Branch Point Synthesis

(IMP-> AMP or IMP-> GMP)

Answer 5

GTP provides free energy for reaction producing AMP

ATP provides free energy for reaciton producing GMP

ATP And GTP are both regulators

Question 6

PRPP Synthetase

Answer 6

1. PRPP synthetase provides substrate (PRPP) for purine de novo synthesis
   * D-ribose-5-phosphate gets pyrophase (2 PO4-)
2. PRPP is also used elsewhere in nucleotide metabolism and in amino acid biosynthesis and so this reaction is not comitted to de novo purine synthesis

Question 7

Amidophosphoribosyltransferase (ATase)

Answer 7

1. ATase catalyzes the displacement of pyrophosphate by the amino group of glutamine.
   * This reaction is the first comited (and also rate-limiting) step in the de novo synth.
2. ATase is subject to allosteric control by PRPP and end products of teh pathway (IMP,AMP, and GMP)
   * When PRPP is high, it activates enzyme by monomerization

Question 8

Synthesis and interconversion of NDPs and NTPs

Answer 8

NMP to NDP done by Adenylate kinase and Guanylate kinase

• AMP + ATP –> 2ADP
• GMP + ATP –> GDP + ADP
• base-specific monophosphate kinases

NDP to NTP done by nucleoside diphosphate kinase

• GDP + ATP -> GTP + ADP
• broad specificity

steady state conditions of adenylate kinase:

100X ATP: 10X ADP: 1X AMP

Question 9

Purine Nucleotide Metabolism - Regulation

Answer 9

Controlled by relative levels of end products

1. End products can regulate PRPP synthetase, ATase, and both branch point pathways (feedback regulation)
2. Branch point synthesis can be stimulated by the end product of the opposite branch (cross-regulation)

Question 10

Degradation and excretion of purine nucleotides

Answer 10

No specific order:

• Dephosphorylation removes phosphate from the pentose sugar
• Deamination removes the amino group from adenine (C-6) and guanine (C-2)
• Phosphoroylsis removes the pentose sugar

AMP -> Inosine -> Hypoxathine -> xanthine -> Uric Acid

GMP -> Guanosine -> Guanine -> xanthine -> Uric Acid

*Adenosine is potent coronary vasodilators (treat heart attack)

Question 11

Xanthine dehydrogenase/oxidase (XDH/XO)

Answer 11

• XDH and XO convert hypoxanthine and xanthine into uric acid
• encoded by same mRNA
• XDH can be converted to XO under low O2 conditions
• By product of XO is H2O2, so not desirable

Question 12

Gout - hyperuricemia

Answer 12

Uric acid overproduction or underexcretion

Primary gout (inherited metabolic abnormalities)

1. Overexpression of PRPP synthetase
2. Deficiency of hypoxanthine guanine phosphoribosyltransferase (HPRT/HGPRT)
   
   1. inhibits salvage pathway to turn Guanine -> GMP or Hypoxanthine -> AMP
3. Defects in a family of renal urate transport porteins (80% of cases)

Secondary gout (acquired condition)

1. Drug intake or unusual dietary habits
   
   1. meats contain a lot of nucleotides

Question 13

Treatment of Gout

Answer 13

Use of Allopurinol that is a competitive inhibitior:

• XDH converts Allopurinol to Alloxanthine (not Xanthine)
• With less XDH available, less xanthine -> Urate production
• Can also get into salvage pathway and turn into AMP/GMP and inhibit ATase by feedback mechanism

Question 14

Xanthinuria

Answer 14

Deficiency of Xanthine Dehydrogenase (XDH)

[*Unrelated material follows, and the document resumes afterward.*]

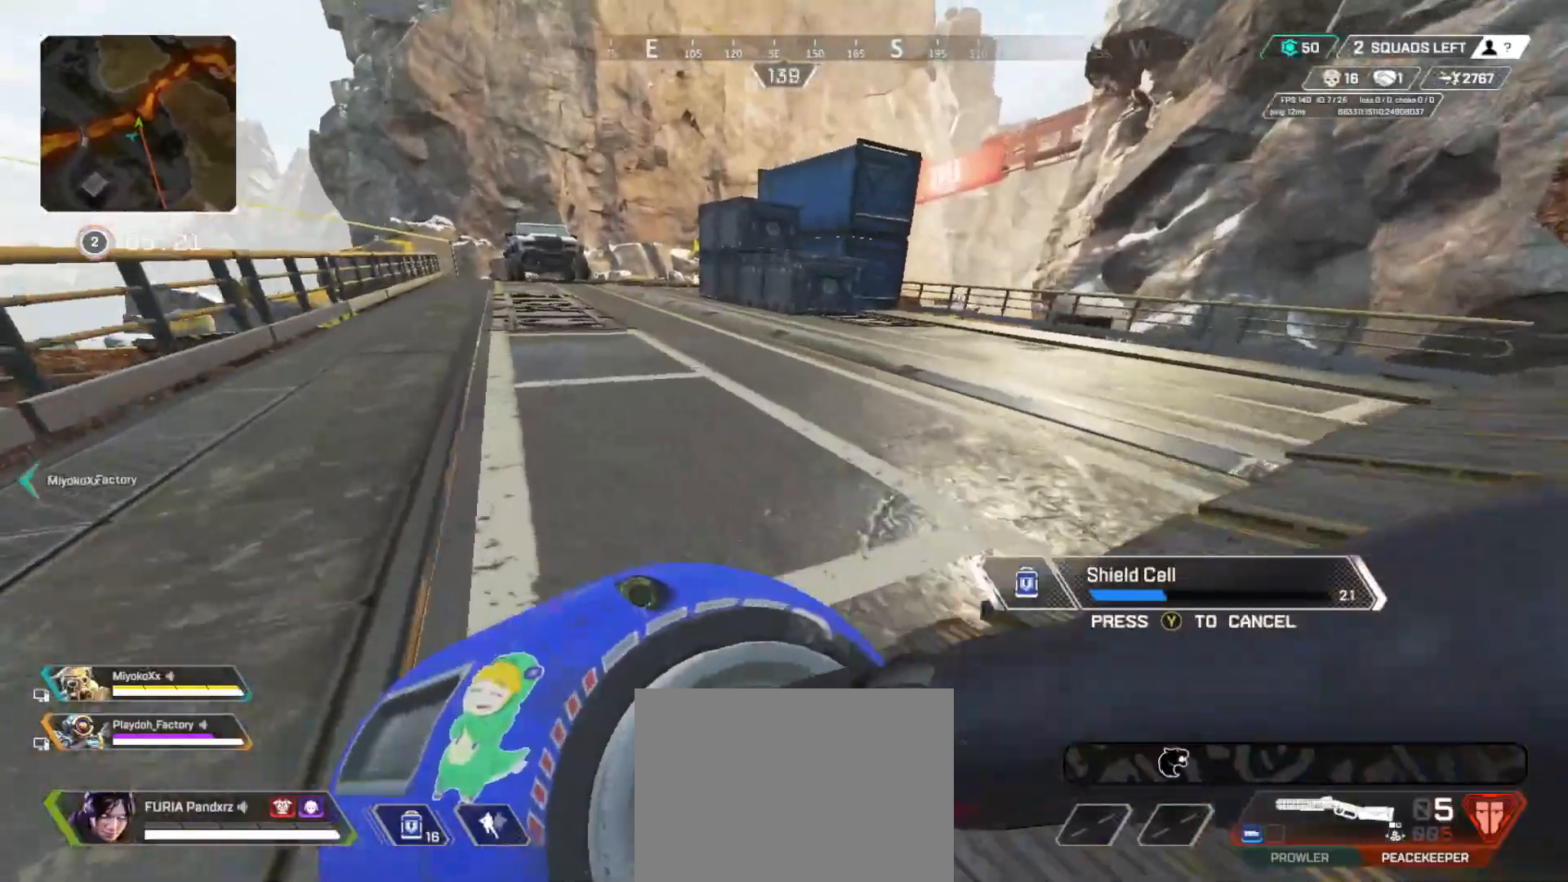
{"buttons": [], "left_stick": "up", "right_stick": "center", "button_events": [[151, "B", "up"]]}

• reverse disorder as Gout
• You see increased levels of Guanine, Hypoxanthine and Xanthine
• No treatments - just limiting nucleotide ingestion to reduce levels
  *

Question 15

Immunodeficiency diseases

Answer 15

1. A deficiency of adenosine deaminase (ADA) (removes amino group) –> T-cell and B-cell dysfunction (bubble boy)
2. A deficiency of purine nucleoside phosphorylase (PNP) (removes pentose sugar) –> impairmen of T-cell function

Both of these diseases lead to 50-100 fold increased dATP or GTP levels in lymphocytes leading to inhibition of Ribonucleotide reductase (DNA synthesis, cell division)

Question 16

Purine recycling (HPRT)

Answer 16

Hypoxanthine-guanine phosphoribosyltransferase (HPRT) can initiate Guanine and Hypoxanthine into the salvage pathway

10% of catabolized purine nucleotides are excreted as uric acid, 90% are salvaged.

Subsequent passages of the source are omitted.